第36話 格闘

 一気に距離を詰めた二人は、目まぐるしい勢いで打撃の攻防を繰り広げていた。


 褐色のジャケットを着た、いわゆる何でも屋――グリードが拳を突き出せば、マフィアの用心棒的幹部である黒服のリーダー格――ダンはそれを手で弾いて軌道をそらし、その隙を狙うようにカウンター気味に、弾いたのとは逆の手でアッパーカットを繰り出す。


 ただ、グリードもまた空いている方の手で素早くダンの拳を弾いて、あごへの直撃を回避すると、そのまま身をくるりと回転させ、裏拳を狙う。

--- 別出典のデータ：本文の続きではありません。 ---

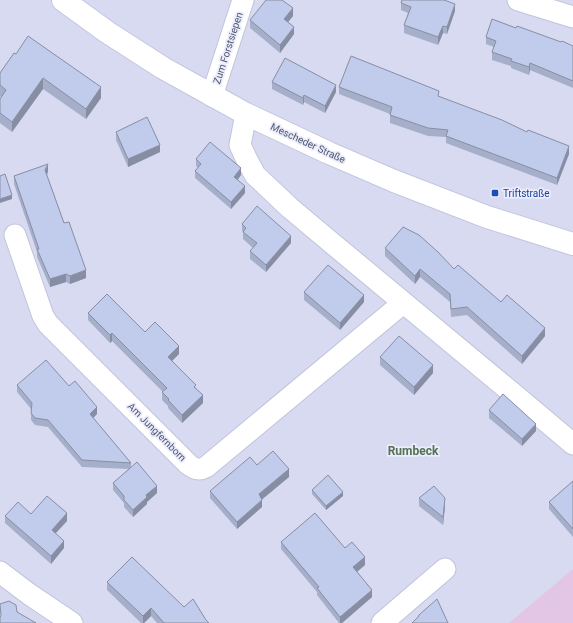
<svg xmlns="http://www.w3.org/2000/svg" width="573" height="623" font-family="Roboto,sans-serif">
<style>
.residential{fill:#d8daf2}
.green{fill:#e3c6e5}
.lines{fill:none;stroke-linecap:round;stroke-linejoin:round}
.street-casing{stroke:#c0c4da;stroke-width:23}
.secondary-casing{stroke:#c2c7e1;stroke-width:24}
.street{stroke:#fff;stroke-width:21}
.secondary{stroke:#fff;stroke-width:22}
.wall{fill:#a6afca}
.shaded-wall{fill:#878ea4}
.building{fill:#c1cbeb;stroke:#878ea4}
.transit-dot{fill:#1a4fb4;stroke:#ececfc;stroke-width:1.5}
.labels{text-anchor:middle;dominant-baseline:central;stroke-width:3.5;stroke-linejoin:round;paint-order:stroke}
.street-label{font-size:10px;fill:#4e586f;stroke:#ececfc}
.transit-label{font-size:10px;fill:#164399;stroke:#ececfc;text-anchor:start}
.quarter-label{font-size:12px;font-weight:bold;fill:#547254;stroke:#ececfc}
</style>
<rect width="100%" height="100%" fill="#e6e7f9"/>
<!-- residential -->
<path class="residential" d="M0 0H573V623H0Z"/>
<!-- green -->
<path class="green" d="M573 569V623H509Z"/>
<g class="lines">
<!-- street casing -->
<g class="street-casing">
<path id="street" d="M518 0 573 17
M212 96 243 0
M246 114 240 145 246 158 255 175 290 208 333 244 522 401 573 444
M15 235 43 316 48 324 188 464C194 469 199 471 206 467L403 303
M0 572 29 594 72 623
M382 623 445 569"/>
</g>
<!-- secondary casing -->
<g class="secondary-casing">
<path id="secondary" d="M63 0 107 32 163 68 246 114 329 153 394 181 487 217 573 244"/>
</g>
<!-- street -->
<use href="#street" class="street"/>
<!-- secondary -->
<use href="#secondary" class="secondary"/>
</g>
<!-- wall -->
<path class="wall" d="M401 3 455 11 447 34 443 33 438 45 404 33V25L408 13 401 10Z
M293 16 288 22 294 34 280 53 250 28V20Z
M516 28 573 46V88L530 70 529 75 511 68V66L492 60V52L494 47 486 44V37Z
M14 53 101 98 86 119 43 89 12 132 0 123V99L1 97 0 96V73Z
M272 82 336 92 325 113 304 102 303 105 272 89Z
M339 87 439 97 569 154 557 185 446 143V137L428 136 390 123V114L339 94Z
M116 132 160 152 128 167 116 140Z
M196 159 241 175 238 180 245 193 231 209 195 178V171L198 168 196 166Z
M48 172 47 175 64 223 86 278 70 284 66 282 50 287 37 257V252L14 184V176Z
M242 224 291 243 266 272 250 259V251L253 248 243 239V232L242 231Z
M385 248 454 269 501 302 545 336 522 364 467 315 451 317 450 302 420 277 415 284 385 256Z
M304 292 364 302 340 330 304 300Z
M88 313 145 332 179 354 171 361 196 388 203 403 182 423 168 408V406L162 400V392H163L112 341 110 343 88 320Z
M380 357 433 373 414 395 380 365Z
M17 385 69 386 97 414 93 418 131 463V467L157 493 147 502V504L133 517 124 507V503L113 490V483L129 469 82 467 48 427 35 425 31 420V409L17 392Z
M489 410 536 431 522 446 489 418Z
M257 465 289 477 262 499V507L237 529 210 498V491Z
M573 481V537L549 509V502Z
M312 490 343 496 326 510 312 494Z
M419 498 445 506 443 525 419 506Z
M5 516 67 521 56 533 64 548 51 564 5 523Z
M281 542 365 565 357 572 372 597 342 623H339L317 595V592L281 549Z
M107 582 184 607 206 620 209 623H157L151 616 144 623H141L107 590Z"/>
<!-- shaded-wall -->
<path class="shaded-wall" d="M455 4V11L447 34V27Z
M293 8V16L284 27V19Z
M443 26V33L438 45V37Z
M294 27V34L280 53V45Z
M530 63V70L529 75V67Z
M43 78V89L12 132V122Z
M336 85V92L325 113V106Z
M101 87V98L86 119V109Z
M304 95V102L303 105V98Z
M160 145V152L128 167V159Z
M569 146V154L557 185V178Z
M48 164V172L45 177V170Z
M241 168V175L234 184V177Z
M245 186V193L231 209V202Z
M12 195V199L0 203V199Z
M291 236V243L266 272V265Z
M420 269V277L415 284V276Z
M86 270V278L70 284V276Z
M66 274V282L50 287V279Z
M364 295V302L340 330V323Z
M545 328V336L522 364V356Z
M112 333V341L110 343V335Z
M179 346V354L168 365V357Z
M433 365V373L414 395V387Z
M203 395V403L182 423V415Z
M97 407V414L90 421V414Z
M536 424V431L522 446V439Z
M289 469V477L259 502V494Z
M157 486V493L147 502V504L133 517V510L146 495Z
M343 492V496L326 510V506Z
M445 498V506L443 525V517Z
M262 500V507L237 529V522Z
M67 513V521L52 537V530Z
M64 541V548L51 564V556Z
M365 557V565L353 575V567Z
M372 590V597L342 623H340V617Z
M151 608V616L144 623H143V616Z"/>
<!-- building -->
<path class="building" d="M266 0H282L293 8 284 19 294 27 280 45 250 20Z
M402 0H444L455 4 447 27 443 26 438 37 404 25 411 7 401 3Z
M492 19 516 28 517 26 561 42 562 41 573 46V81L530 63 529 67 511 61 512 59 492 52 496 41 486 37Z
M28 36 101 87 86 109 43 78 12 122 0 113V99L6 90 0 85V73L14 53 16 54Z
M351 56 439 91 438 96 502 120 527 132 528 130 569 146 557 178 446 136 448 130 428 128 390 115 392 107 339 87Z
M285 58 336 85 325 106 304 95 303 98 272 82Z
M147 117 160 145 128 159 116 132Z
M210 142 241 168 234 177 245 186 231 202 195 171 201 164 196 159Z
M48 164 45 170 64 223 69 222 86 270 70 276 66 274 50 279 37 249H39L14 176Z
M5 174 12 195 0 199V176Z
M257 206 291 236 266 265 250 251 257 243 243 232 246 228 242 224Z
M403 227 419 235 438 252 454 269 458 265 501 302 507 295 545 328 522 356 467 307 451 309 450 294 420 269 415 276 385 248Z
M328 265 364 295 340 323 304 292Z
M107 294 145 332 155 322 179 346 168 357 196 385 194 387 203 395 182 415 168 400 169 399 162 392 167 388 112 333 110 335 88 313Z
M399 336 433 365 414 387 380 357Z
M46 360 69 386 75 381 97 407 90 414 131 463 82 460 48 420 35 418 31 413 32 403 17 385Z
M503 394 536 424 522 439 489 410Z
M273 451 289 469 259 494 262 500 237 522 210 491 250 457 257 465Z
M137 462 157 486 146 495 147 497 133 510 124 500V496L113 483Z
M328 475 343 492 326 506 312 490Z
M573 481V529L549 502Z
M434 486 445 498 443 517 419 498Z
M47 496 67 513 52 530 64 541 51 556 5 516 18 502 31 514Z
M315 513 345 548 352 542 365 557 353 567 372 590 340 617 317 588 319 587 281 542Z
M132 557 184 607 193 599 206 620 209 623H164L151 608 143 616 107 582Z
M437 599 448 623H412L418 617 419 615Z
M9 601 16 605 17 612 36 623H0V617L1 616 0 604Z"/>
<!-- markers -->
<rect class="transit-dot" x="491" y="189" width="8" height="8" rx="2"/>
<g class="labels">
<!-- street labels -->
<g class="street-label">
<text transform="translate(228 48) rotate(-72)">Zum Forstsiepen</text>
<text transform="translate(308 143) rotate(25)">Mescheder Straße</text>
<text transform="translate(157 432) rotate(45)">Am Jungfernborn</text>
</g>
<!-- transit labels -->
<g class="transit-label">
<text x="503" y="193">Triftstraße</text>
</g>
<!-- quarter labels -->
<g class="quarter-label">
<text x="413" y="451">Rumbeck</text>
</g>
</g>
</svg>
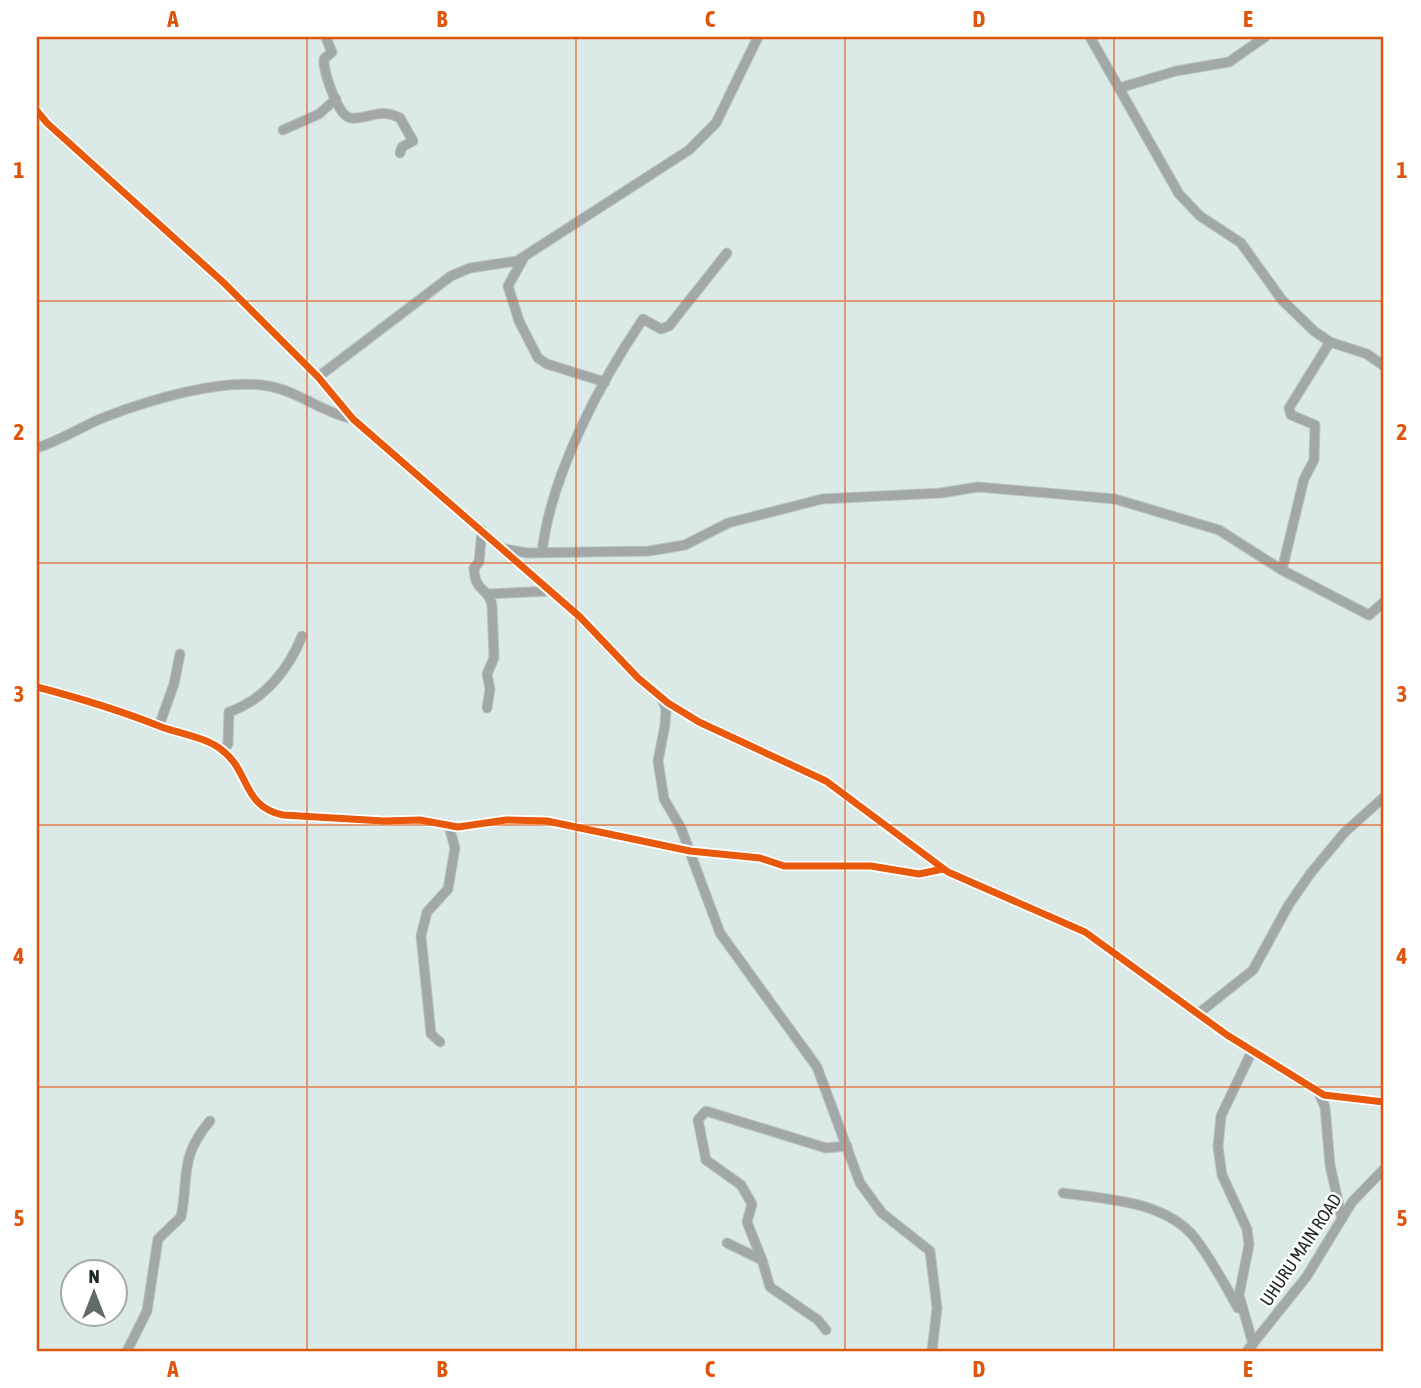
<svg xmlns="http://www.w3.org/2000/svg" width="1421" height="1388" font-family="'Asap Condensed',sans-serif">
  <rect width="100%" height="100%" fill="#dbe9e7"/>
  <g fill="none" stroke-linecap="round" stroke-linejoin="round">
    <defs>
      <g id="minor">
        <polyline points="1090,37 1179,194 1200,216 1241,243 1282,300 1314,331 1330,342 1367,354 1384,366"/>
        <path d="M 326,38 L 332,52 L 324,59 L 324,65 C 326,76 338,117 351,118 C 368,120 378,107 400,118 L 413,141 L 402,147 L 400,153"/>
        <polyline points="1119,88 1176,71 1229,62 1265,37"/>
        <polyline points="37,111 47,123 224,283 318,377 353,419 580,617 638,678 668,703 699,722 826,781 948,872 1085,932 1227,1035 1324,1095 1384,1102"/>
        <polyline points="283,130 319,114 336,99"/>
        <polyline points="523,259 508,286 519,321 538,358 547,364 605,382"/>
        <polyline points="318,377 451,276 470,268 517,261 689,150 716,123 758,37"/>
        <path d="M 37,448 C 62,440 82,426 105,417 C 149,400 221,378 268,386 C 298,391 323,413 353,419"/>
        <path d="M 482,530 L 479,562 L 474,568 C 475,594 488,586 492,605 L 494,658 L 487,674 L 490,689 L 487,708"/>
        <polyline points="505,549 528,553 649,551 685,545 728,523 822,499 941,493 978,487 1115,499 1219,530 1282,570 1369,615 1384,602"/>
        <path d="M 542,552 C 551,475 600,382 643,319 L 661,329 L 669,326 L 727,253"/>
        <polyline points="1282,570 1304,479 1314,460 1315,425 1291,415 1289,408 1330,342"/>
        <polyline points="487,594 551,591"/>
        <path d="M 37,687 C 79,698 119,710 159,726 C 179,734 207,737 223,751 C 250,772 242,806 283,815 L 384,821 L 420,820 L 458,827 L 506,820 L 547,821 L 690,851 L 760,858 L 784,866 L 871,866 L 919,874 L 943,869"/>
        <polyline points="662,699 666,709 665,725 658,761 664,799 681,828 720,933 817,1067 860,1183 882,1213 930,1251 937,1308 932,1351"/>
        <polyline points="159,726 174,684 180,654"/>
        <path d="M 223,750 L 228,744 L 229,712 C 264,700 289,669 302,636"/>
        <polyline points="1199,1013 1253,970 1288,906 1310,874 1344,833 1384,797"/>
        <polyline points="440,1042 431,1034 421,936 427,912 448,889 455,848 449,826"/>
        <polyline points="1252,1051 1221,1116 1218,1147 1222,1175 1247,1229 1249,1245 1239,1295 1253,1344"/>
        <polyline points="1319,1093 1325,1107 1330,1165 1342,1219"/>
        <path d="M 1063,1193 C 1107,1199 1165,1201 1195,1238 C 1212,1260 1225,1285 1238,1308"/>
        <polyline points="727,1243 762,1260 770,1287 818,1320 826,1330"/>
        <polyline points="762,1260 747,1222 752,1204 741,1185 706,1160 698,1120 706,1111 826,1148 847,1146"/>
        <path d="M 127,1351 L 147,1311 L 158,1239 L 181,1217 C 189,1177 179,1157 210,1121"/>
        <polyline points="1247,1351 1307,1276 1352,1202 1384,1169"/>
      </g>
    </defs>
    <use href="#minor" stroke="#bac5c3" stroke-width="11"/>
    <use href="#minor" stroke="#a2a8a7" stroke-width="9"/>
    <defs>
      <g id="cycleway">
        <polyline points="37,111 47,123 224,283 318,377 353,419 580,617 638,678 668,703 699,722 826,781 948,872 1085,932 1227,1035 1324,1095 1384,1102"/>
        <path d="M 37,687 C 79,698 119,710 159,726 C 179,734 207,737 223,751 C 250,772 242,806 283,815 L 384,821 L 420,820 L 458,827 L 506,820 L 547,821 L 690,851 L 760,858 L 784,866 L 871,866 L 919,874 L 943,869"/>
      </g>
    </defs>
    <use href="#cycleway" stroke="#fff" stroke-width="11"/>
    <use href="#cycleway" stroke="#e8590c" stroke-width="7"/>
  </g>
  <path fill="none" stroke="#de560d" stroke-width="2" stroke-opacity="0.55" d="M 307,37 L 307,1351M 576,37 L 576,1351M 845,37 L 845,1351M 1114,37 L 1114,1351M 37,301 L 1384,301M 37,563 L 1384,563M 37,825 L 1384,825M 37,1087 L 1384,1087"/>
  <g text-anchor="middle" stroke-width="5" stroke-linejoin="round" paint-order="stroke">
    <g font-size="18" fill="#1e2726" stroke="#fff">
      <text transform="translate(1301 1250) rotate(-56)" y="6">UHURU MAIN ROAD</text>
    </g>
  </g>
  <rect width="1421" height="1388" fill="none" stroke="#ffffff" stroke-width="77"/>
  <g transform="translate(94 1293)"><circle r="33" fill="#ffffff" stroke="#a5a9a8" stroke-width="2"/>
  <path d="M0-5L12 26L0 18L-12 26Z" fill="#606b6a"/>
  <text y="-10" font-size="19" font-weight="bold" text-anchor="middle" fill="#1e2726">N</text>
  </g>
  <rect x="38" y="38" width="1344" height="1312" fill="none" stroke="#de560d" stroke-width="2.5"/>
  <g font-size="23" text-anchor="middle" font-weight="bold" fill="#de560d">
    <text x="173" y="27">A</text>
    <text x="442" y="27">B</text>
    <text x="710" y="27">C</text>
    <text x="979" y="27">D</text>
    <text x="1248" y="27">E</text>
    <text x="19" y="178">1</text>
    <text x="1402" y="178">1</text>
    <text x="19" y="440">2</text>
    <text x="1402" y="440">2</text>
    <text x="19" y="702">3</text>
    <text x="1402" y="702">3</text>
    <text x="19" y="964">4</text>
    <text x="1402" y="964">4</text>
    <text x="19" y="1226">5</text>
    <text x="1402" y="1226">5</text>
    <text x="173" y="1377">A</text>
    <text x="442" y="1377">B</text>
    <text x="710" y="1377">C</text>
    <text x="979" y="1377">D</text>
    <text x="1248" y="1377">E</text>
  </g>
</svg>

 その一撃も、ダンは上体を後方へそらして回避したかと思えば、グリードの攻撃が外れたタイミングで、上体を戻す勢いをそのままに、相手の脇腹目がけて自らの膝を叩き込む。


 内臓に直接響かせるような重い一撃。


 だが、グリードも甘んじて受け止めるばかりではない。


 蹴りを放ったダンの脚が引き戻されるよりも早く、グリードは腕でがっしりと脚を掴むと、おかえしとばかりに自らも逆側の足をしならせ、逃げることが叶わなくなった相手のボディへ、自分がされたのと同じように蹴りを加える。


 お互いが一撃ずつもらったところで、どちらともなく一度距離を取り、再度対峙をする二人。


 先ほどと違うのは、お互いが多少息が上がっていることくらいであるが、ダメージを受けているなどという様子は、その表情や姿勢からは、到底見抜くことは難しい。


 そして、そのままにらみ合いが続くかと思われた瞬間。


 今度はグリードが先に行動を起こし、牽制を仕掛ける。


 脇に置かれていたソファの背もたれの上に右手をついたかと思えば、それを軸にグリードは跳躍して、ちょうどダンの側頭部を狙うような鋭い軌道を描いた蹴りを放っていた。


 完全に虚を突く攻撃であったが、その挙動の大きさ故に、ダンも余裕をもって身体を屈ませて回避し、がら空きになるであろう背中を狙って肘を打ち込むべく、距離を詰める。


 ところが、グリードの着地はダンが思っているほど単純なものでもなかった。


 まるでダンスでも踊るかのような軽やかな身のこなしで、蹴りを放った後、片足で着地すると、そのままバネのように再度飛び上がり、今度は素早く回転を加えながらの回し蹴りを繰り出す。


 反撃を狙い距離を詰めていたダンは、その一撃を背中から肩にかけての広範囲で受け、思わず動きを止める。


 ただ、ダメージ自体は当たった箇所が悪かったのか、さほど感じられず、すぐに反撃に転じることができた。


 さすがに肘打ちはダメージが薄い距離感であったが、ダンはそこで柔軟に対応し、グリードのボディへと、体重の乗った重い拳をねじ込んだ。


 結果、体勢が悪かったこともあり、グリードの身体は宙を飛び、室内に置かれたテーブルを巻き込んで倒れる。


 木製の比較的頑丈な造りのテーブルであったが、成人男性が突っ込んでくるのを受け止めるには、いささか力不足だったらしく、木の繊維が破損する痛々しい音が上がった。


「……中々やるみたいだが、俺の方がわずかに上だったみたいだな」


 挑発とも、事実の宣告とも取れるダンの言葉。


 しかしダン自身も蹴られた肩の部分を押さえており、余裕は感じられない。


「おいおい、そいつは早計ってもんだろ?」


 グリードは顔をしかめながら、破損したテーブルの残骸の中から立ち上がり、褐色のジャケットについた、埃をはたき落とし始める。


 時折手の触れた部分が痛むのか、その都度表情を変えるグリードであったが、粗方所作を終えると、再度半身に構え、戦闘を続行する意思を見せる。


 その反応を見て、ダンも同様に改めて構え直す。


 そして、グリードとダンの第二ラウンドが開始されるのであった。